O novo projeto também propõe a ampliar a abrangência da Lei do Minuto Seguinte, que garante o direito ao atendimento prioritário, obrigatório e gratuito nos estabelecimentos de saúde vinculados ao SUS, considerando como violência sexual qualquer ato não consentido.

Sônia Bomfim (PSOL-SP) propôs um projeto semelhante e afirmou pelo Instagram que a medida visa garantir a mesma abordagem do "No Callem" no Brasil, que prevê treinamento específico, vigilância, protocolos de como lidar com vítimas, agilidade na coleta de provas, preservação de evidências, ligação direta com autoridades policiais e ferramentas de prevenção.

Dandara Tonantzin (PT-MG) criou também um projeto que prevê que os estabelecimentos que aderirem ao protocolo tenham o selo "Não É Não" com validade de três anos. As ações previstas no caso de abuso sexual dentro dos locais preveem que uma funcionária, do sexo feminino, deve ser designada para prestar atenção à vítima.

O texto ainda define que a ação prioritária deve ser a atenção à vítima e não a acusação do crime ou do agressor. Entre a forma de prevenção, o documento indica que treinamentos periodícos devem ser conduzidos aos funcionários e a disponibilização de cartazes educativos que desestimulem a prática de crimes que atentem contra as mulheres.
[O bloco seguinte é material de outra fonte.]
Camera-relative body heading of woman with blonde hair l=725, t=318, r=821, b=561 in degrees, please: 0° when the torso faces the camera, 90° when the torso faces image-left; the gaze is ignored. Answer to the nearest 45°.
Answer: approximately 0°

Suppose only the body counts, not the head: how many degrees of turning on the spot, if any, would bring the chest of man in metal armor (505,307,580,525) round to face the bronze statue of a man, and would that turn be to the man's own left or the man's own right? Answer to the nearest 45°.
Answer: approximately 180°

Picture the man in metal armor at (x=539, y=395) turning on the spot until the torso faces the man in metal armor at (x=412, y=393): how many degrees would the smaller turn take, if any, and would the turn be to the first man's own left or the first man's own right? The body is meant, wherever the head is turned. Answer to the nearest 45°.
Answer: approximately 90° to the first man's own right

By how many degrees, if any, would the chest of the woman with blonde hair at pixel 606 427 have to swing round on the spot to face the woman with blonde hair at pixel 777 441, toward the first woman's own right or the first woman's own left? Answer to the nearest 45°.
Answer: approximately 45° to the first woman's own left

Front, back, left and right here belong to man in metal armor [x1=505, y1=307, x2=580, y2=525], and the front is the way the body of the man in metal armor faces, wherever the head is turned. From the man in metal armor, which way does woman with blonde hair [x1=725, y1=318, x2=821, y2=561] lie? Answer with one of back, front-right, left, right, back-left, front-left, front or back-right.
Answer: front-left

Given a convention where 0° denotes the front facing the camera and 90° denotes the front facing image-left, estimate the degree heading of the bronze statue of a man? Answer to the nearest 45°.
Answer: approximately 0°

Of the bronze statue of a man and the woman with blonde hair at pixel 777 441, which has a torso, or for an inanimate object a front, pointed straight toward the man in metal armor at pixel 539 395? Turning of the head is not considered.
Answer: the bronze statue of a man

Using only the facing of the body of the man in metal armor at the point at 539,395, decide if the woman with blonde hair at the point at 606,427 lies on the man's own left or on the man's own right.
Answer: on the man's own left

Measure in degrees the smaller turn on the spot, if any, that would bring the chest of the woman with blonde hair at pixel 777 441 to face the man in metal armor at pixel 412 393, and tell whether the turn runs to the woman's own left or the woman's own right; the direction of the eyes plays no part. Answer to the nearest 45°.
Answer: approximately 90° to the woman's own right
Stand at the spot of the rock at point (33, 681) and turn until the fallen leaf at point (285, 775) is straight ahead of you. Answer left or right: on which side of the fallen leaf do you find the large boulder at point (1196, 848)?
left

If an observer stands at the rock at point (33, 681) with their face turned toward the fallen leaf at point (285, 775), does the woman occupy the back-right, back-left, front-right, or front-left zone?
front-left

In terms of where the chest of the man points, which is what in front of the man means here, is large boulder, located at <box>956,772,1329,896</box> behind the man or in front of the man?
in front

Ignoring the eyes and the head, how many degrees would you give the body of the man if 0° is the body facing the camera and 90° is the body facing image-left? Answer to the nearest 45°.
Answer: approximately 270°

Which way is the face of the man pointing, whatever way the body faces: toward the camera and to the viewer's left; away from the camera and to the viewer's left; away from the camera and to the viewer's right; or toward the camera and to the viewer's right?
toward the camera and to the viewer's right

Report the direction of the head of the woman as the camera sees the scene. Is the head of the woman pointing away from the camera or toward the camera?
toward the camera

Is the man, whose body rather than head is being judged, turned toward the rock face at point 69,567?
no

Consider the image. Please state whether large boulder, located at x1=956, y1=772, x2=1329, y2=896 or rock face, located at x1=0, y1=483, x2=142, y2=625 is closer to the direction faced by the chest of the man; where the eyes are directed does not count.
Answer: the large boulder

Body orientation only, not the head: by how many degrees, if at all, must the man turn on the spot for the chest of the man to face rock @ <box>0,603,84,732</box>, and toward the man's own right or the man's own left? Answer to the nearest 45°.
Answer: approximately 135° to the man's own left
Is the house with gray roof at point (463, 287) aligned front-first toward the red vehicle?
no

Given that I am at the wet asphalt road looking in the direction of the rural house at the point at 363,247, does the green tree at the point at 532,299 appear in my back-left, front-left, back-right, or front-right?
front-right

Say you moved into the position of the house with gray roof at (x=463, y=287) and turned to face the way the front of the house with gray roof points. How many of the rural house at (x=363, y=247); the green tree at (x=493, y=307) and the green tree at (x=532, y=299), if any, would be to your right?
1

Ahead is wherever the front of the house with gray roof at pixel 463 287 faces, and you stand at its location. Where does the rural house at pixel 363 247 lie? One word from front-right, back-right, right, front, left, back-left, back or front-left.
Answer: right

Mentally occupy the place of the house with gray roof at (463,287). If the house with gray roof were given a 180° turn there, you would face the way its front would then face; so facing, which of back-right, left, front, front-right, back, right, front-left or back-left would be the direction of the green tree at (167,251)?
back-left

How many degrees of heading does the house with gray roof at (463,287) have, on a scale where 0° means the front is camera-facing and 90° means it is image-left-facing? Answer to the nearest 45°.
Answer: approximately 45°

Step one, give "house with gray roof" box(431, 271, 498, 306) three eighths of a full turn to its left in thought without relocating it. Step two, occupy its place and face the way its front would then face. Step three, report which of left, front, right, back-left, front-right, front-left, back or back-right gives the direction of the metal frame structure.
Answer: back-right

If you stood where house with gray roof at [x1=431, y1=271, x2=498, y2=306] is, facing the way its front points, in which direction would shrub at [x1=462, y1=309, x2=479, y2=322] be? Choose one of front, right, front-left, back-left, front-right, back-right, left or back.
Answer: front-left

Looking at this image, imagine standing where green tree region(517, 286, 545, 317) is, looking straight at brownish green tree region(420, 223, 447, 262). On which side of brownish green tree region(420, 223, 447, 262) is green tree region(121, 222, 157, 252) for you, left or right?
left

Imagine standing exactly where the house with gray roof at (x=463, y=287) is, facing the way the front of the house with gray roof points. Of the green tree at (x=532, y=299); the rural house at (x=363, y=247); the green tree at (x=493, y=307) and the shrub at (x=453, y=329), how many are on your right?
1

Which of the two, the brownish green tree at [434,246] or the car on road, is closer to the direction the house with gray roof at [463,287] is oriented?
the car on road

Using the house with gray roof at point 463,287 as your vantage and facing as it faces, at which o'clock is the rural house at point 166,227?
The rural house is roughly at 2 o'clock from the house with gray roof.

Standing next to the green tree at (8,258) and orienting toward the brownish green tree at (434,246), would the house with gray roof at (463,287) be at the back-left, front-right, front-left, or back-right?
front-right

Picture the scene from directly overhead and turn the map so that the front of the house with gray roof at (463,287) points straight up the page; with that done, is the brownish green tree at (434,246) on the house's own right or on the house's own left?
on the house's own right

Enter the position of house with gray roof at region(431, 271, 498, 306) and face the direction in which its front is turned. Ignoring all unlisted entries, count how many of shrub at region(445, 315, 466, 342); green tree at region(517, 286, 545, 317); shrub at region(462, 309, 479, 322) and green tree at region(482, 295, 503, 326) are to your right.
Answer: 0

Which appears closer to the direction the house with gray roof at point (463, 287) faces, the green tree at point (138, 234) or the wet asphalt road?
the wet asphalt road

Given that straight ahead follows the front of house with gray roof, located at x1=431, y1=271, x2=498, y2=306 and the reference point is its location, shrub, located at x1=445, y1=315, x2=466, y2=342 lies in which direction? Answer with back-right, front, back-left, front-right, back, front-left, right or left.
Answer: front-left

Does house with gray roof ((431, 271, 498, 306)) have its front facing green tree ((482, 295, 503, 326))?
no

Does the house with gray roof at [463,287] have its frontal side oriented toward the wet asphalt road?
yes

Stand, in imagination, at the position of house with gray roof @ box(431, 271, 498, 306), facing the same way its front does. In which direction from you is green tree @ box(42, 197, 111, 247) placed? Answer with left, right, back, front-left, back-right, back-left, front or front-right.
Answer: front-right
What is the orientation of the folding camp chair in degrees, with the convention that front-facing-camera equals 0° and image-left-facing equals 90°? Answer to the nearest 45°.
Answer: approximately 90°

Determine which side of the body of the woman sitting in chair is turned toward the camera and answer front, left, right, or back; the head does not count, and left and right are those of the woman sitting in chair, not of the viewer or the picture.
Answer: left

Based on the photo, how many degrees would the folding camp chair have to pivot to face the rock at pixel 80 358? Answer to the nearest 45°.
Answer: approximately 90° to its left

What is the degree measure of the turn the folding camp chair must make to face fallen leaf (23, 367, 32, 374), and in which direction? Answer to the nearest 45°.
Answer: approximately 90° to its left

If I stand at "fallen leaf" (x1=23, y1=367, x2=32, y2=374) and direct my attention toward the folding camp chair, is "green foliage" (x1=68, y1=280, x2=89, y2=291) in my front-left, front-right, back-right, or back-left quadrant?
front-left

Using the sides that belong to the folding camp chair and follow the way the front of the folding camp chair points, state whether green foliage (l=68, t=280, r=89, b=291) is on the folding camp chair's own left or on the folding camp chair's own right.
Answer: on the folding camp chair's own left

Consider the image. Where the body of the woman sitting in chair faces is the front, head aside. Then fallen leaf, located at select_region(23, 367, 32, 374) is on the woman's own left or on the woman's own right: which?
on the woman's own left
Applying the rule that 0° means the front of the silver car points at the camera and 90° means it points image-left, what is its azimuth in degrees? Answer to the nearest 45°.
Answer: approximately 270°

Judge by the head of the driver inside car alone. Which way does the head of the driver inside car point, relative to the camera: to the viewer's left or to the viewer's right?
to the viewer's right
A proposta apresentada por Duarte Jr (PSB-MA) também vai na linha do protocolo de Barcelona. Pelo Twitter, ele afirma que, apesar de o Código Penal estabelecer o feminicídio como crime hediondo, é importante que haja colaboração com as empresas da área do entretenimento para garantir os primeiros socorro e encaminhamento para áreas de saúde e segurança.